Every entry below needs to be copied exactly.

[Records shown]:
^^^^^^^^
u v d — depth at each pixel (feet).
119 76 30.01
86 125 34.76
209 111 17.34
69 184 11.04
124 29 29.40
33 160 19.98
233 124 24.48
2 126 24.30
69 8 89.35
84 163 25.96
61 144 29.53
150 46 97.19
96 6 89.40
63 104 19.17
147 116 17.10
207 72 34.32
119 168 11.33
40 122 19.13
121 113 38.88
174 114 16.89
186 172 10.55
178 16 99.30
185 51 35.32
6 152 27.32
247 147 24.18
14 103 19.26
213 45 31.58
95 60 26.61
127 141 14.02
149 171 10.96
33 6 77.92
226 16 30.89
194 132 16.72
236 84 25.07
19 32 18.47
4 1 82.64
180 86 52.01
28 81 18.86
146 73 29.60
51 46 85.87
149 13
^^^^^^^^
[Solution to the exercise]:
u v d — depth at each pixel (feet).
119 76 30.01
86 125 34.76
209 111 17.34
69 184 11.04
124 29 29.40
33 160 19.98
233 124 24.48
2 126 24.30
69 8 89.35
84 163 25.96
61 144 29.53
150 46 97.19
96 6 89.40
63 104 19.17
147 116 17.10
207 72 34.32
119 168 11.33
40 122 19.13
121 113 38.88
174 114 16.89
186 172 10.55
178 16 99.30
185 51 35.32
6 152 27.32
247 147 24.18
14 103 19.26
213 45 31.58
95 60 26.61
127 141 14.02
149 171 10.96
33 6 77.92
226 16 30.89
194 132 16.72
236 84 25.07
19 32 18.47
4 1 82.64
180 86 52.01
28 81 18.86
146 73 29.60
51 46 85.87
149 13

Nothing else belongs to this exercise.